Ross Levinsohn now works for the guys who own the Dodgers. The former interim CEO of Yahoo — he was at the shaky helm between the controversial exit of Scott Thompson and the potentially game-changing hire of Marissa Mayer from Google — has been named CEO of Guggenheim Digital Media.
He replaces Dottie Mattison, who had only been on the job since last July, and will oversee a suite of properties that includes the Hollywood Reporter, AdWeek, and Billboard (all of which, it should be noted, are not purely digital publications). These used to operate under the aegis of Prometheus Global Media, but Guggenheim Partners has taken the opportunity of a marquee hire to rename the company.
Guggenheim Partners did something similar when it bought the Los Angeles Dodgers last year for more than $2 billion, creating an entity called Guggenheim Baseball Management in the process.
The Los Angeles Times suggests that Guggenheim's plans going forward with its various sports and media properties amount to "we have a lot of money and we're going to be buying things."
But do they really have a lot of money?
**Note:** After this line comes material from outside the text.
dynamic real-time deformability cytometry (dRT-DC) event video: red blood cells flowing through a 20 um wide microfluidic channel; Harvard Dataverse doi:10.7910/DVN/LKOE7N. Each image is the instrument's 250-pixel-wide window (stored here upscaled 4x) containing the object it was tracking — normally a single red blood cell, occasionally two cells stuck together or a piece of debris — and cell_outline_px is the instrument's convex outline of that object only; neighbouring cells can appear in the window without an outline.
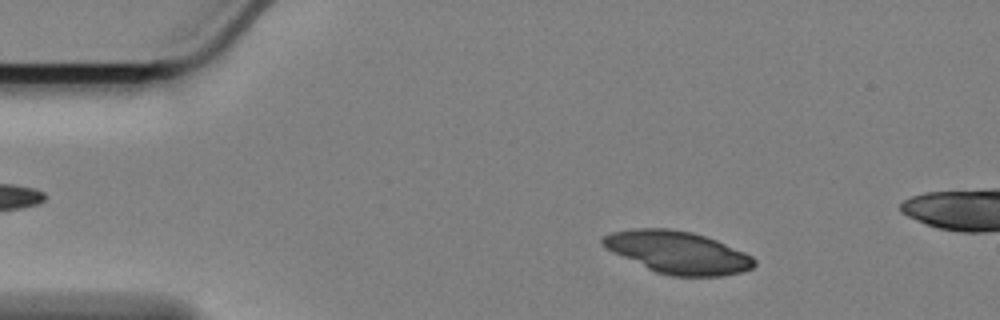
{"species": "Egyptian fruit bat (a non-hibernating species)", "species_latin": "Rousettus aegyptiacus", "temperature_condition": "cold", "stored_images_in_passage": 58, "camera_frame_rate_fps": 3000, "um_per_image_px": 0.085, "animal": {"sex": "female"}, "frame": {"image": 1, "passage_image": 8, "time_ms": 2.333, "image_size_px": [1000, 320], "cell_outline_px": [[756, 264], [752, 268], [740, 272], [720, 276], [672, 276], [656, 272], [612, 252], [604, 248], [600, 244], [600, 240], [604, 236], [612, 232], [632, 228], [668, 228], [692, 232], [716, 240], [744, 252], [752, 256], [756, 260]], "centroid_in_image_um": [57.58, 21.44], "position_along_channel_um": 27.4, "area_um2": 37.28}}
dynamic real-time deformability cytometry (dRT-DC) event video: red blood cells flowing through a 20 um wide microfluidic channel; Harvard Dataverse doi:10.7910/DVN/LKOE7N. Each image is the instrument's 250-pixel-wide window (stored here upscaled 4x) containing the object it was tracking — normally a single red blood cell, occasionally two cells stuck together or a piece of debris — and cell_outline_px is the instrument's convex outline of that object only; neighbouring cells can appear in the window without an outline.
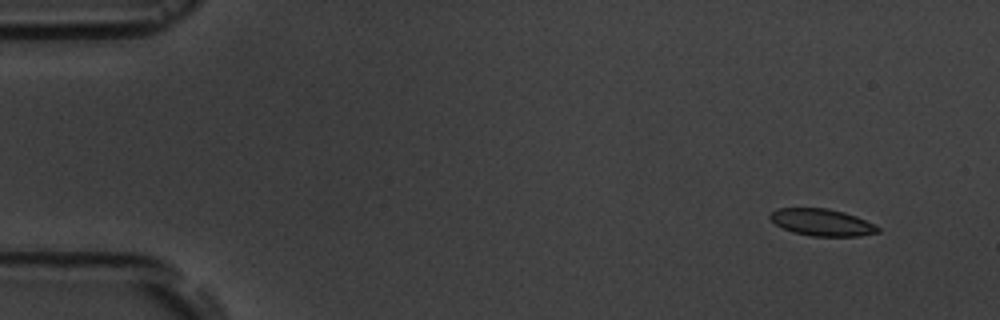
{"species": "common noctule bat (a hibernating species)", "species_latin": "Nyctalus noctula", "temperature_condition": "room temperature", "stored_images_in_passage": 5, "camera_frame_rate_fps": 3000, "um_per_image_px": 0.085, "animal": {"sex": "male", "body_mass_g": 19.5, "forearm_length_mm": 54.6}, "frame": {"image": 1, "passage_image": 1, "time_ms": 0.0, "image_size_px": [1000, 320], "cell_outline_px": [[880, 232], [860, 236], [812, 236], [792, 232], [776, 224], [768, 216], [776, 208], [828, 208], [844, 212], [856, 216], [880, 228]], "centroid_in_image_um": [69.86, 18.9], "position_along_channel_um": 15.1, "area_um2": 16.82}}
Increasingly, it looks as if Guggenheim Partners — a not-very-well-known firm, as Andrew Ross Sorkin noted last year — is spinning off its own private equity business, investing in risky assets such as sports teams, media entities, and even outfits like Dick Clark Productions, which Guggenheim snapped up last year.
Guggenheim Partners has $160 billion under management, so on paper, the firm does have money. The question is whether its investments are going to pan out. Guggenheim is certainly in a spending frame of mind. The Dodgers have a payroll above $200 million for 2013, and Levinsohn was pulling in $1.4 million when he left Yahoo, with stock-related compensation of millions more.